Poco dopo, la notizia che fa il giro delle redazioni: la statua di Giovanni Paolo II davanti alla Stazione Termini è stata imbrattata con scritte rosse, insulti e simboli di falce e martello. Un gesto che sposta l’attenzione. Dalla piazza alla polemica. Il governo reagisce subito. Giorgia Meloni parla di “atto vergognoso e oltraggioso verso la memoria del Papa”. Il ministro dell’Interno parla di “violenza travestita da protesta”. Ma dal fronte opposto, Lorenzo Guerini del Pd chiede equilibrio: “Non confondiamo la rabbia di pochi con la voce di centinaia di migliaia di cittadini pacifici”.

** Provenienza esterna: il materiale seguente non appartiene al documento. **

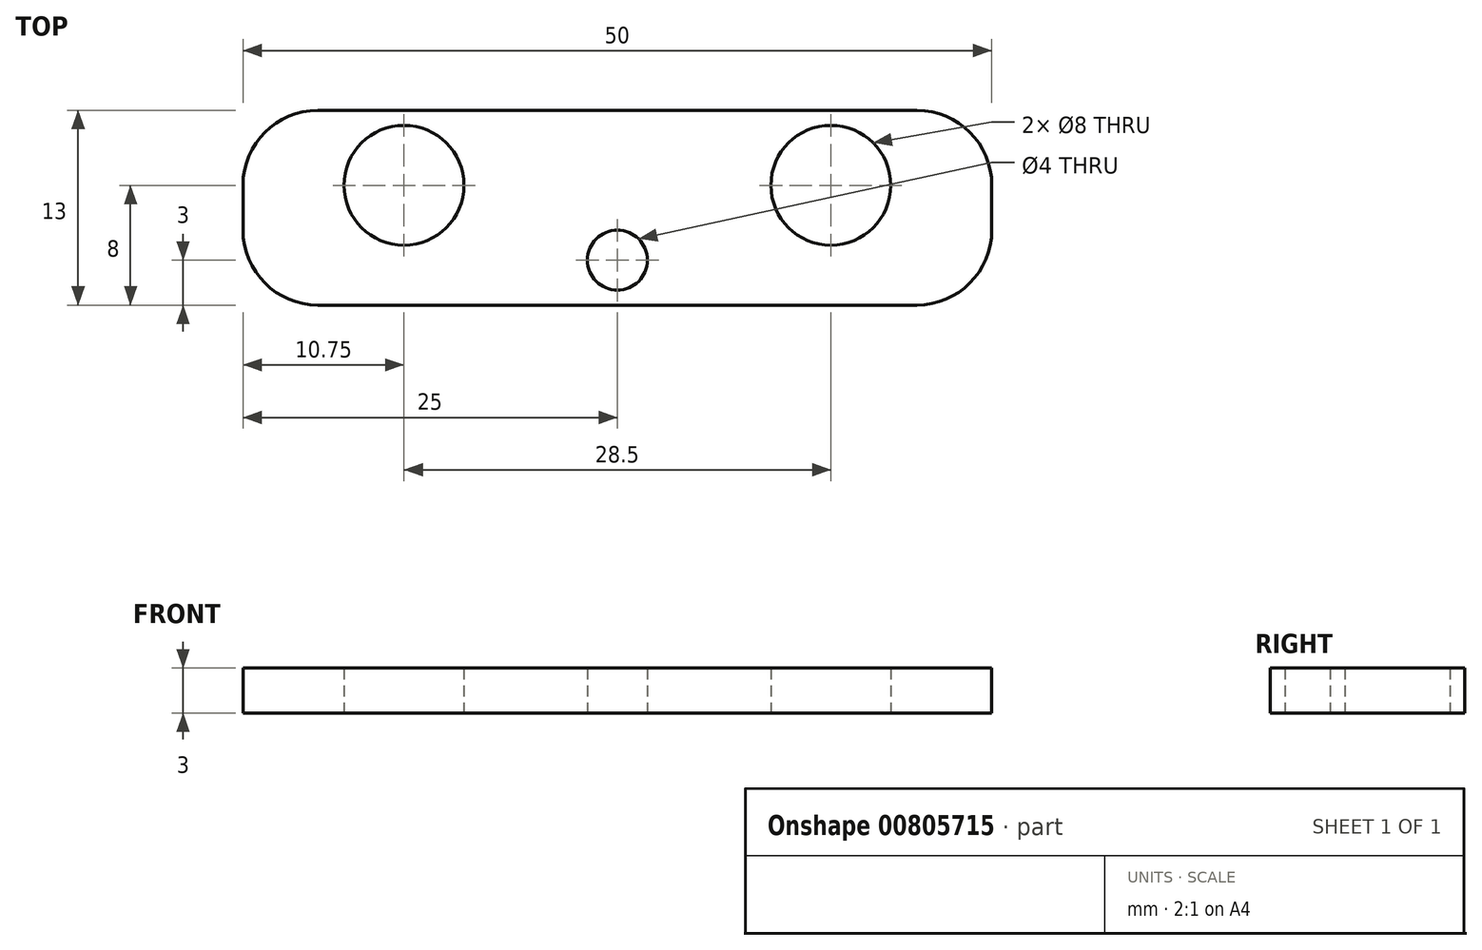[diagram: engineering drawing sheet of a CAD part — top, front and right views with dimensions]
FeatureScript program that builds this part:
annotation { "Feature Type Name" : "Feature", "Feature Type Description" : "" }
export const myFeature = defineFeature(function(context is Context, id is Id, definition is map)
    precondition{}
    {
        {
            var Q0;
            Q0=qCreatedBy(makeId("Top.planeOp"),FACE);
            var sketch = newSketch(context, id + "F0", { "sketchPlane" : qUnion([Q0])});
            skPoint(sketch, "E0.middle", {"position": v(0, 0) * mm});
            skCircle(sketch, "E1", {"center": v(0, -3) * mm, "radius": 2 * mm});
            skLineSegment(sketch, "E2.bottom", {"start": v(-25, 7) * mm, "end": v(25, 7) * mm});
            skLineSegment(sketch, "E2.top", {"start": v(-25, -6) * mm, "end": v(25, -6) * mm});
            skLineSegment(sketch, "E2.left", {"start": v(-25, 7) * mm, "end": v(-25, -6) * mm});
            skLineSegment(sketch, "E2.right", {"start": v(25, 7) * mm, "end": v(25, -6) * mm});
            skCircle(sketch, "E3", {"center": v(-14.25, 2) * mm, "radius": 4 * mm});
            skCircle(sketch, "E4", {"center": v(14.25, 2) * mm, "radius": 4 * mm});
            skSolve(sketch);
        }
        {
            var Q0;
            Q0=makeQuery(id+"F0.imprint","IMPRINT",FACE,{"disambiguationData":[TD([[makeQuery(id+"F0.imprint","IMPRINT",EDGE,{"derivedFrom":sQuery(id+"F0.wireOp",EDGE,"E1")}),-1.0]])]});
            extrude(context, id + "F1", {"entities" : qUnion([Q0]), "depth" : 3 * mm, "offsetDistance" : 25 * mm});
        }
        {
            var Q0;
            Q0=makeQuery(id+"F1.opExtrude","SWEPT_EDGE",EDGE,{"disambiguationData":[OSD([sQuery(id+"F0.wireOp",EDGE,"E2.bottom"),sQuery(id+"F0.wireOp",EDGE,"E2.left")])]});
            var Q1;
            Q1=makeQuery(id+"F1.opExtrude","SWEPT_EDGE",EDGE,{"disambiguationData":[OSD([sQuery(id+"F0.wireOp",EDGE,"E2.top"),sQuery(id+"F0.wireOp",EDGE,"E2.left")])]});
            var Q2;
            Q2=makeQuery(id+"F1.opExtrude","SWEPT_EDGE",EDGE,{"disambiguationData":[OSD([sQuery(id+"F0.wireOp",EDGE,"E2.top"),sQuery(id+"F0.wireOp",EDGE,"E2.right")])]});
            var Q3;
            Q3=makeQuery(id+"F1.opExtrude","SWEPT_EDGE",EDGE,{"disambiguationData":[OSD([sQuery(id+"F0.wireOp",EDGE,"E2.bottom"),sQuery(id+"F0.wireOp",EDGE,"E2.right")])]});
            fillet(context, id + "F2", {"entities" : qUnion([Q0, Q1, Q2, Q3]), "radius" : 5 * mm, "tangentPropagation" : true, "allowEdgeOverflow" : false});
        }
    });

Intanto, in via Merulana, il corteo defluisce. È ormai buio. Qualcuno canta, qualcuno piange. I tamburi continuano a battere, come un cuore ostinato che non vuole fermarsi. I rifiuti, le bottiglie vuote, le bandiere piegate a terra: restano i segni di un giorno che sarà difficile dimenticare.

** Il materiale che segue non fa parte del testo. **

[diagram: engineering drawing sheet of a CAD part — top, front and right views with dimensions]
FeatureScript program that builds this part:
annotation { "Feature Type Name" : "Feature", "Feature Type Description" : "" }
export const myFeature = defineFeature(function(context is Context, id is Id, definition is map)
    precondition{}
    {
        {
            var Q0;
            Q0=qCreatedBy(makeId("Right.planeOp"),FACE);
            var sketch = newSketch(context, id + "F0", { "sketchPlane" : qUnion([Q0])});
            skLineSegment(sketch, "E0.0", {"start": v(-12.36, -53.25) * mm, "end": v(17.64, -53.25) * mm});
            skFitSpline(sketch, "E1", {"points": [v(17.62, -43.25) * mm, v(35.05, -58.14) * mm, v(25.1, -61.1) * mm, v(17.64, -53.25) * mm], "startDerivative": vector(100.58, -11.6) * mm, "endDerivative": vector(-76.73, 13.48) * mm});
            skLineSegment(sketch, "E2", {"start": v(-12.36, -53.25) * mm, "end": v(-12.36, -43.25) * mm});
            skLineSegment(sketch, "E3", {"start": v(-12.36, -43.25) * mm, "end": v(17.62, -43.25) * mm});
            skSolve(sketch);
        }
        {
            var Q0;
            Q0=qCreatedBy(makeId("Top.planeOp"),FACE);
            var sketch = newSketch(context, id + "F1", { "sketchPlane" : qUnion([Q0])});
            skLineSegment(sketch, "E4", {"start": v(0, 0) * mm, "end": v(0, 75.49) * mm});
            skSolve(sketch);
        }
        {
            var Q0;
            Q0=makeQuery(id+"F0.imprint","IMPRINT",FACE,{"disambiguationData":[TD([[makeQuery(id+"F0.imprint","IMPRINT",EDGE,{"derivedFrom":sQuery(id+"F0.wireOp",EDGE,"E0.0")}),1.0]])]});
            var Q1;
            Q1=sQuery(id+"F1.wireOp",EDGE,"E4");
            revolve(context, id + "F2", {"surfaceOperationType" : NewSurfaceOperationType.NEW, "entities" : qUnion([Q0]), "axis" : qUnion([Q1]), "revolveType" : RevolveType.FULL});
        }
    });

Una ragazza, avvolta nella kefiah, siede sui gradini di San Giovanni con il volto rigato dal trucco e dalla stanchezza. Tiene tra le mani un cartello stropicciato: “Non abbiamo più parole, ma continuiamo a gridare”. Accanto a lei, un ragazzo fuma in silenzio. Sembra incredulo. “Roma così non l’avevo mai vista”, dice piano. “È come se oggi avesse parlato il mondo intero, usando la nostra voce”.

E in effetti, per un giorno, Roma ha parlato con mille accenti e un solo messaggio: che la pace non è una bandiera, ma una necessità. Ha gridato per chi non può gridare, ha camminato per chi non può più camminare, ha ricordato che l’indifferenza è il primo passo verso la complicità.

Quando la notte scende, la città si svuota lentamente. Le pattuglie restano ai crocevia, i lampioni illuminano le strade ancora bagnate dagli idranti. Un’aria di malinconia si mescola all’odore del fumo e della pioggia. Roma torna sé stessa, ma non del tutto. Qualcosa è cambiato. Forse per sempre.

Perché certe giornate non si dimenticano. E quella del 4 ottobre 2025 resterà una di quelle in cui una città intera, tra rabbia e speranza, ha deciso di non voltarsi più dall’altra parte.